In an interview with The Globe and Mail, Mr. O'Shaughnessy shared his thoughts about stock market investing in light of what has transpired in the past few years. Here are some highlights.

On why we should still believe in stocks

"The reason we are so bullish on the next five to 10 to 15 years in the stock market is because of what has happened over the past 10 years. … One of the things you'll find in the introduction [of the book]is a list of the 50 worst 10-year real rates of return in the U.S. stock market since the 1870s. We take a look what happens one, three, five and 10 years later. When you get to the three-year markets, there are in fact no negative return to stocks following these horrible 10-year periods."

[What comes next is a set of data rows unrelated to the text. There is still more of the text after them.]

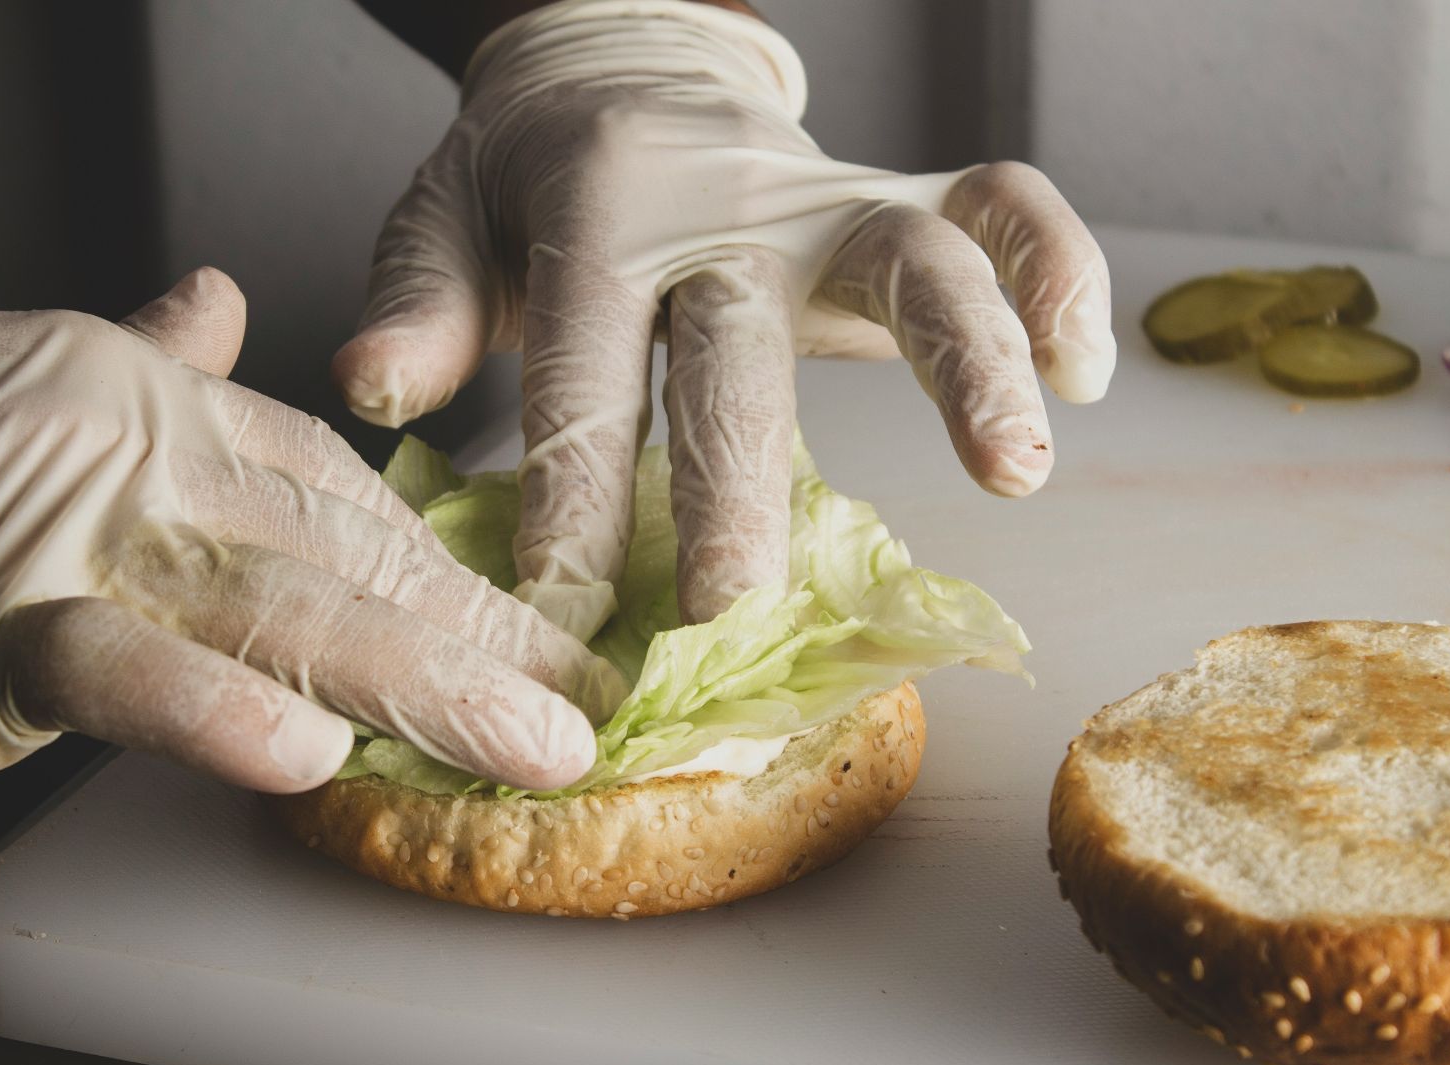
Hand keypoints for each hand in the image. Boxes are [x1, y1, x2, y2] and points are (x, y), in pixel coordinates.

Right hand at [0, 270, 609, 792]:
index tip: (540, 620)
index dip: (453, 562)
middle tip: (593, 695)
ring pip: (275, 600)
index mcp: (146, 397)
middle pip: (349, 547)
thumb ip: (137, 360)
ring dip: (417, 677)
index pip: (341, 487)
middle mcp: (132, 444)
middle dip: (483, 628)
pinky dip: (208, 708)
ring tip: (528, 739)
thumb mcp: (8, 374)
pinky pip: (114, 665)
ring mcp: (61, 527)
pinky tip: (302, 755)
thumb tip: (213, 305)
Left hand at [334, 0, 1114, 638]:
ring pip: (917, 257)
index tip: (565, 612)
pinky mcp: (898, 197)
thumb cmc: (528, 177)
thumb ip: (414, 301)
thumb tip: (368, 388)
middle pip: (740, 342)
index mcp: (595, 206)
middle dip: (735, 477)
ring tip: (1014, 468)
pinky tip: (1080, 369)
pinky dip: (1058, 273)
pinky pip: (1004, 208)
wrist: (622, 68)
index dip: (569, 492)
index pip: (585, 363)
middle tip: (730, 600)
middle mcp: (722, 202)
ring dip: (971, 359)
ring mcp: (824, 196)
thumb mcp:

On how our brains get in the way of sound investing strategies

"The average investor does significantly worse than a simple index … It's literally because of the way our brains are wired. As [neuro-finance researchers]look at super-fast scans of the brain making decisions under uncertainty, we see that even with a so-called professional investor making the choice, it is not the rational centres of the brain that fire when they're making those choices. It is the emotional centres of the brain.

"That's one of the reasons why finding good strategies that have performed well over multiple market cycles – and then having the ability to stick with them through thick and thin, even when they're not working for you – is the key to good long-term success."

On why the price-to-sales ratio is no longer his holy grail of value strategies

"In 2008, Ford Motor Co. had the lowest price-to-sales ratio in the S&P 500. I had been a big proponent of the price-to-sales ratio, so if you'd just been listening to me, you'd have said, 'That's got to be the stock [to buy]' It ended up doing very poorly in 2008. When you look at Ford on not just price-to-sales but on a composite of other [value]factors – price to earnings, EBITDA to enterprise value, price to cash flow, shareholder yield [a combination of dividend yield and share buybacks]– it actually didn't score well at all.

"We're now telling people that it's probably better to look at a combination of value factors … Putting them all together and averaging them out, you get a much better return than looking at any one in particular."

On investors' current love affair with dividend yields

"If you are an investor who's retired and hopes to live off the income that your portfolio is generating, then we would focus just on the dividend yield … If you're an investor who wants a little bit more from the capital-appreciation side of things, but still likes this concept of getting 'paid by the company,' then we would tell that investor to pursue shareholder yield. It's dividend yield plus 'buyback yield' – which is [the percentage difference between]how many shares are outstanding now [and]how many shares were outstanding one year ago. We would buy the companies that scored the highest on shareholder yield – with provisions for [having] market cap greater than average [and]value factors better than average. That has proven to be an excellent strategy over time."



This interview has been edited and condensed for publication.